Well, I’m sure Homer is often taught poorly, but this “lessons on life” standard for how (or whether or not) to teach and read a text is infantile, rather shockingly so. Is this Classical literature we’re doing here or Chicken Soup for the Soul? Criticizing the Greek heroic ethos for failing to live up to our own century’s suddenly woke one, fashionable though I’m sure it is these days, is at best but one of many ways to approach a foundational literary and cultural artifact like the Greek epics. The thing to do on a university level, it seems to me, is to teach students to read the text, after which they may interpret it and analyse it, “nasty stuff” included, as they see fit. Parsing the archaic Greek with minimal comprehension is going to be the hardest part, and that’s going to take the lion’s share of the effort, maybe all of it. (I’ve given it a go: it’s rewarding but far more difficult than the usual reading you probably didn’t do in college.) Denouncing the “nasty stuff” and getting mad at “the patriarchy” and such should come only after that, if at all. And if students fail to draw “life lessons” from it, or draw the “wrong” ones, so be it. That’s what literature is. It comes with some risk of sparking or perpetuating wrongthink. Some, on the other hand, will “right-think” everything rather than wrongthink it, and some will heterodox it. Some may even plunge into the text qua text and take it on its own terms with nary a thought as to its wokeness or lack thereof. It takes all kinds to make a world.

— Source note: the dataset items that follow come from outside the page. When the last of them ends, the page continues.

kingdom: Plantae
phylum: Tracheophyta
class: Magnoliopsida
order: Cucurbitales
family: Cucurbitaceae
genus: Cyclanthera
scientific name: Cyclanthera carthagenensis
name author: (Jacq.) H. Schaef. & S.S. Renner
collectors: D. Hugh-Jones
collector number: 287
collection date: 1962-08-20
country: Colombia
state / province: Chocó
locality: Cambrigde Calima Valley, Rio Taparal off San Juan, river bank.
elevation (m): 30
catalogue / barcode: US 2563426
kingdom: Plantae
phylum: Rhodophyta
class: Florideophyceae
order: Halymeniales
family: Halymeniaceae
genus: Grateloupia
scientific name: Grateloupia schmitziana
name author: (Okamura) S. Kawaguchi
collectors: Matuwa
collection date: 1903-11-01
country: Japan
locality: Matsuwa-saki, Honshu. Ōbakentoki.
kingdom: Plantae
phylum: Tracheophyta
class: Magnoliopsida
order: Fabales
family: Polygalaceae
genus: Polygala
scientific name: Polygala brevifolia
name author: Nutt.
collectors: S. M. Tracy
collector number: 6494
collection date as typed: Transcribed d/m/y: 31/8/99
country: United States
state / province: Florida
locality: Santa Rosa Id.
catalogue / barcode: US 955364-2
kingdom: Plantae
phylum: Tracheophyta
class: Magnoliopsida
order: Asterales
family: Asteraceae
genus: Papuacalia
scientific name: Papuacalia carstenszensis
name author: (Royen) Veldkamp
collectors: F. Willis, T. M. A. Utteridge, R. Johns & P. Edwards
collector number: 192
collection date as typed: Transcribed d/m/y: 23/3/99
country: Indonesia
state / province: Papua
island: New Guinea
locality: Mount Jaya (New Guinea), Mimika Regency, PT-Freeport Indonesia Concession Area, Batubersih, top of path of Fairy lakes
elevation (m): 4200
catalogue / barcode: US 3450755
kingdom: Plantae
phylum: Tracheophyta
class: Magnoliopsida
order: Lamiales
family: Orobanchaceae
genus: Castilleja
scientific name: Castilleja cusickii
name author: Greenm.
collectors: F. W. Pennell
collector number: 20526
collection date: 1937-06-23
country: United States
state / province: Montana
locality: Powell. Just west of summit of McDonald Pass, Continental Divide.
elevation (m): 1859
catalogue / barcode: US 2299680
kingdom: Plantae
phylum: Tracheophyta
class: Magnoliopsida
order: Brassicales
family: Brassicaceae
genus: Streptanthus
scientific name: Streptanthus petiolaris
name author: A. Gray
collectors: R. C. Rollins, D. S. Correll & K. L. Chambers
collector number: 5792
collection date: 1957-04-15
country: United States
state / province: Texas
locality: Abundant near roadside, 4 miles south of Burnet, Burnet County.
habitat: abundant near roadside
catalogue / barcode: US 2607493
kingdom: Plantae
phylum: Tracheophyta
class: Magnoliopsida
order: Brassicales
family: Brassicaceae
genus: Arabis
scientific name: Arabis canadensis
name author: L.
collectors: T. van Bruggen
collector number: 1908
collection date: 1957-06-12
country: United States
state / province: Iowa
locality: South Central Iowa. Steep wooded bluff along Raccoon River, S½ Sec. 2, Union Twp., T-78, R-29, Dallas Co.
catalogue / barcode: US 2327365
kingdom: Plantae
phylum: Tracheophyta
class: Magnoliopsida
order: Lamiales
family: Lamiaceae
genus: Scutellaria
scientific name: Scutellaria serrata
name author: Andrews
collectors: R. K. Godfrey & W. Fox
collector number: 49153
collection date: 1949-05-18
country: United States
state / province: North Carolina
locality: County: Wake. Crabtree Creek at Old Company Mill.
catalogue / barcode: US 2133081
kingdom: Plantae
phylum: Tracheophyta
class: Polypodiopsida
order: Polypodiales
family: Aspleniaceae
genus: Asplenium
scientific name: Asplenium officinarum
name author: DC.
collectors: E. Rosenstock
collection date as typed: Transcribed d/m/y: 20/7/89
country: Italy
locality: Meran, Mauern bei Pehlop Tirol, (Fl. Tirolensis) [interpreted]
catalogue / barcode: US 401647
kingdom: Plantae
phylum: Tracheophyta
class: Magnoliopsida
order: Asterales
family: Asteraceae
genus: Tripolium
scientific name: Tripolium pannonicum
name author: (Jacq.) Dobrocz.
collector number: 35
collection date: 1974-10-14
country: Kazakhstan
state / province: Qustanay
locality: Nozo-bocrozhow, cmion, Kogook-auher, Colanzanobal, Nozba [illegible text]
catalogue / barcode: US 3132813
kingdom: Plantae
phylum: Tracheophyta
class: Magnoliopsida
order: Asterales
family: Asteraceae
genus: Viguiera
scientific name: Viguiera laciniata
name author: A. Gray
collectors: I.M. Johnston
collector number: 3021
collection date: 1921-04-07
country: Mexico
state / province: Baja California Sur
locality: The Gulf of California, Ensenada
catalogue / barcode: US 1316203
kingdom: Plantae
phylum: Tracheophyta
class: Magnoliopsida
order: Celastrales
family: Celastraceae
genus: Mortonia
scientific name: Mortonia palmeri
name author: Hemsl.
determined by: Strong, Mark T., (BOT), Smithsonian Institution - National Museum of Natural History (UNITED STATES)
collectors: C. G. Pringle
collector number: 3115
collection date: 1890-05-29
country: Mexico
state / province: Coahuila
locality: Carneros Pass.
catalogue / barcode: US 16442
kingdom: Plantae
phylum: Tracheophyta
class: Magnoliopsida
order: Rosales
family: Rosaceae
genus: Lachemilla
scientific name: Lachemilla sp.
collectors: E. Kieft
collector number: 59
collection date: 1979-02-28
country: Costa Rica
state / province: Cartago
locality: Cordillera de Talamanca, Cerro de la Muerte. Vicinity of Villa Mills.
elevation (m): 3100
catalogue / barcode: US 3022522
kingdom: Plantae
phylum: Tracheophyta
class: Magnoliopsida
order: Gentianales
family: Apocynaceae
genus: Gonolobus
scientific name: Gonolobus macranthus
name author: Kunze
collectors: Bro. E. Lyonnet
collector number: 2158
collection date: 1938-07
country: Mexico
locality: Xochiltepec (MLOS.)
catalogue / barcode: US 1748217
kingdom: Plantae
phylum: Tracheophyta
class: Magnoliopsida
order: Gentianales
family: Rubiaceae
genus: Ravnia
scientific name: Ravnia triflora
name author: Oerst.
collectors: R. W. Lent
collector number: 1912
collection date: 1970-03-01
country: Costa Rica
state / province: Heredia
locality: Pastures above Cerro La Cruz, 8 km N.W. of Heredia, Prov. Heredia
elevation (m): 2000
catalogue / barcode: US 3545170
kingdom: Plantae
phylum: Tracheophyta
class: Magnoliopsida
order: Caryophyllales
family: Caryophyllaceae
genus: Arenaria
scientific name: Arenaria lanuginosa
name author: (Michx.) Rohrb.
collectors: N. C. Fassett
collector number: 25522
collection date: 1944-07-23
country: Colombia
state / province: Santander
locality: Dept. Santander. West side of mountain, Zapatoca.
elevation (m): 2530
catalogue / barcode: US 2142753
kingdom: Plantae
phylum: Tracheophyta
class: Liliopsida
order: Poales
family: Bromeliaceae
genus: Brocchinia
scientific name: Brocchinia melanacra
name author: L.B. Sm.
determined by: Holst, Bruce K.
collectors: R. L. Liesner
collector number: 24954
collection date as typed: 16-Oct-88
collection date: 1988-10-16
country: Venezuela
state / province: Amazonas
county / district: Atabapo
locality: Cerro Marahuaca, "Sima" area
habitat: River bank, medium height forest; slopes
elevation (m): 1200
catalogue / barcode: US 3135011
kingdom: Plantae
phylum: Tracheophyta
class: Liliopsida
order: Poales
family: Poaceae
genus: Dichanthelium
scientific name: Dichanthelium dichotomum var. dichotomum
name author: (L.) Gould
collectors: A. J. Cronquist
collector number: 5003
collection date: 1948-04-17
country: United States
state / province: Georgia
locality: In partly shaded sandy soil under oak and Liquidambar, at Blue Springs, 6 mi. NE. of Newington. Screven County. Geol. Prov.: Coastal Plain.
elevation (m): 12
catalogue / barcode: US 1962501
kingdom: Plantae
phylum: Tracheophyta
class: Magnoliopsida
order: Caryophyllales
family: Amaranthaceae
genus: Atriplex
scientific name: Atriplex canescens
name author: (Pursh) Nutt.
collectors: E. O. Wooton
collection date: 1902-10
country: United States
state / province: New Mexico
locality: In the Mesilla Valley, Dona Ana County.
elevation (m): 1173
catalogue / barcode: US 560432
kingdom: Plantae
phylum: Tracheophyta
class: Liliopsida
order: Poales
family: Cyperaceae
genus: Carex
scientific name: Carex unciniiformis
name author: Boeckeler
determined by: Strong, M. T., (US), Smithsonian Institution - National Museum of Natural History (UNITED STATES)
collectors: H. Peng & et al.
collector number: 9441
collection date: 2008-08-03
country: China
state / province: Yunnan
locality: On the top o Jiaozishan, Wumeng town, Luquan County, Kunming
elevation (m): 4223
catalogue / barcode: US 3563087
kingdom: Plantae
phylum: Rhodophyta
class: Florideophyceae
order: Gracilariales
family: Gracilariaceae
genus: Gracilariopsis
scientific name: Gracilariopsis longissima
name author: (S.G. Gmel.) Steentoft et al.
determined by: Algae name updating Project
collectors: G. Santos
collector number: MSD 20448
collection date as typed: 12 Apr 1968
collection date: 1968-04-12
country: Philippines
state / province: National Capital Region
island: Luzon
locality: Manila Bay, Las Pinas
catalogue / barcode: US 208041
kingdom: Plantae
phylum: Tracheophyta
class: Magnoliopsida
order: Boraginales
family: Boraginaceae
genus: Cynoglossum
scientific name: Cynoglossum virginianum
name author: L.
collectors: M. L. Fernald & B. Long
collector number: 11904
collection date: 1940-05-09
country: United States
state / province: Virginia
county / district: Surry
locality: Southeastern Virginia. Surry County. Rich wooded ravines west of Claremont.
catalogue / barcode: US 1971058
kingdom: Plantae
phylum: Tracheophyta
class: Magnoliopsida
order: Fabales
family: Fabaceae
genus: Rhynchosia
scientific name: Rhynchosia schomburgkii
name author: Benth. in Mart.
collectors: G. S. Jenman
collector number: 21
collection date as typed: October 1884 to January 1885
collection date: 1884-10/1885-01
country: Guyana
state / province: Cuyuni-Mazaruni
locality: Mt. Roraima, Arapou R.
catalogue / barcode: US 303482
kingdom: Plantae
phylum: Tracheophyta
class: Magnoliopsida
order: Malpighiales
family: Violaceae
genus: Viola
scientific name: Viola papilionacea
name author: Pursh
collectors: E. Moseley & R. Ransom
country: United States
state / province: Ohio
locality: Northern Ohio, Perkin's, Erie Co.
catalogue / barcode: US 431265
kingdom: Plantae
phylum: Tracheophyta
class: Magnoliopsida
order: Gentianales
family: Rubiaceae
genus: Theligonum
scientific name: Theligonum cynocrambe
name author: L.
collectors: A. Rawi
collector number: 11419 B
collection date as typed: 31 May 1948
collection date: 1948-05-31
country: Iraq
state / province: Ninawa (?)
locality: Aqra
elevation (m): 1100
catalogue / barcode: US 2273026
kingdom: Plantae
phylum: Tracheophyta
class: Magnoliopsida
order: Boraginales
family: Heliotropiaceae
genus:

But first, they’ve got to be able to read it. What does a degree in Classics (or even “Classical Studies”) mean if they can’t do, or haven’t done, that? I’m sure I’m hopelessly out of touch here as usual, but it seems like that’s what this guy, whose twitter makes him seem way more sensible than this, is (maybe) proposing regarding teaching Homer “the right way”: politics first, “slogging through the epic” optional. Seems the wrong way round to me but it sounds like a pretty easy A, if you’re a right-thinker or can fake it. Down with this sort of thing; careful now.